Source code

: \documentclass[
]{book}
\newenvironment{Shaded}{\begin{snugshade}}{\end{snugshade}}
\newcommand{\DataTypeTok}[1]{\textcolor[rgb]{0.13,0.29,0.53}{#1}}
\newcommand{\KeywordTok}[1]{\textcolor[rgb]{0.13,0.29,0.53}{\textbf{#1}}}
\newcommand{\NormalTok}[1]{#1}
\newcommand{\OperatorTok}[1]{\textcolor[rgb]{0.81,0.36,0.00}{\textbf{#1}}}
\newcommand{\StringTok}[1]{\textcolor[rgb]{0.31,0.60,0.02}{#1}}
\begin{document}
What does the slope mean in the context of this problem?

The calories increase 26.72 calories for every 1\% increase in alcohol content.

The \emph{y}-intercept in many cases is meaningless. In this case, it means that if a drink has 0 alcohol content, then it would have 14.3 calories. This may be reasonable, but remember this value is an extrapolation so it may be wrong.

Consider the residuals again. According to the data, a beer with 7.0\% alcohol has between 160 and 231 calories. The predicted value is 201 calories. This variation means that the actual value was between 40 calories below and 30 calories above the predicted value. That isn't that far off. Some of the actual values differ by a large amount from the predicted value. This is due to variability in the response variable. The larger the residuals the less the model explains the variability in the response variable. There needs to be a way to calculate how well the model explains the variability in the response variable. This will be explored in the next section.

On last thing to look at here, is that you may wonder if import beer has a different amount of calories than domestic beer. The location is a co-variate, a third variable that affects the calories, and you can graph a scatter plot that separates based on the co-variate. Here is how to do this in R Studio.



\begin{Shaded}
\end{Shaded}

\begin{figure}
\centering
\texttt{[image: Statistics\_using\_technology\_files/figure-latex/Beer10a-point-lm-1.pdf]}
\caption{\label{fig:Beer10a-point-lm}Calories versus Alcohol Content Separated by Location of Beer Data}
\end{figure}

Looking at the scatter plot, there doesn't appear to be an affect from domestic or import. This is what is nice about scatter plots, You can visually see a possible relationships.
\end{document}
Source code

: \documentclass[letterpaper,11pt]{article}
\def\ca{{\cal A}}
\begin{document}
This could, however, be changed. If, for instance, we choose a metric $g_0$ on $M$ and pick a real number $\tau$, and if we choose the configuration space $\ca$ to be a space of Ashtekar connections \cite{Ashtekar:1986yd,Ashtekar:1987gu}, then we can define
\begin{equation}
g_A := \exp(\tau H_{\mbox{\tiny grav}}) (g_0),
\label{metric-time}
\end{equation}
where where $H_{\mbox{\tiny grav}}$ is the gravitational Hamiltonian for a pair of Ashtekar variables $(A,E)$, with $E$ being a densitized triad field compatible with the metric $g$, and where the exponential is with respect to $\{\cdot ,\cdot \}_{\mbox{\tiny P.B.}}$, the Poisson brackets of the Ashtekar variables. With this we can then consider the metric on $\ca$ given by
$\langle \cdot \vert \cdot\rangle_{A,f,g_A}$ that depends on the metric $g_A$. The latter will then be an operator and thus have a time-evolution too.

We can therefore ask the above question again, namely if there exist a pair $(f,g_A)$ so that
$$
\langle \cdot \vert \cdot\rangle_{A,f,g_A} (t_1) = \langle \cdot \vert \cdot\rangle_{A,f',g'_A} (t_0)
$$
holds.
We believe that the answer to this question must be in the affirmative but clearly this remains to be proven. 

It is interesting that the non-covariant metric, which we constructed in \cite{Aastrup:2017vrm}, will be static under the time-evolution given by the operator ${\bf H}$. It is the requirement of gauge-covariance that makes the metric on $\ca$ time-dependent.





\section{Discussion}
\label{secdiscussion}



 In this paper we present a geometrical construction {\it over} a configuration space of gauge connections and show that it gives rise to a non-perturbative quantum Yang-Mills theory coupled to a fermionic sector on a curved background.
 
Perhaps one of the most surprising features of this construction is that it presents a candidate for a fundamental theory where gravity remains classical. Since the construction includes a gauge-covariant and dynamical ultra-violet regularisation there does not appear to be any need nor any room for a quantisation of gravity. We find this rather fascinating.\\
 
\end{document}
* * *
_What the exercise asks_:
Consider the material above. Report how many of its lines contain the word "import", and nothing more.

_Your response_:
2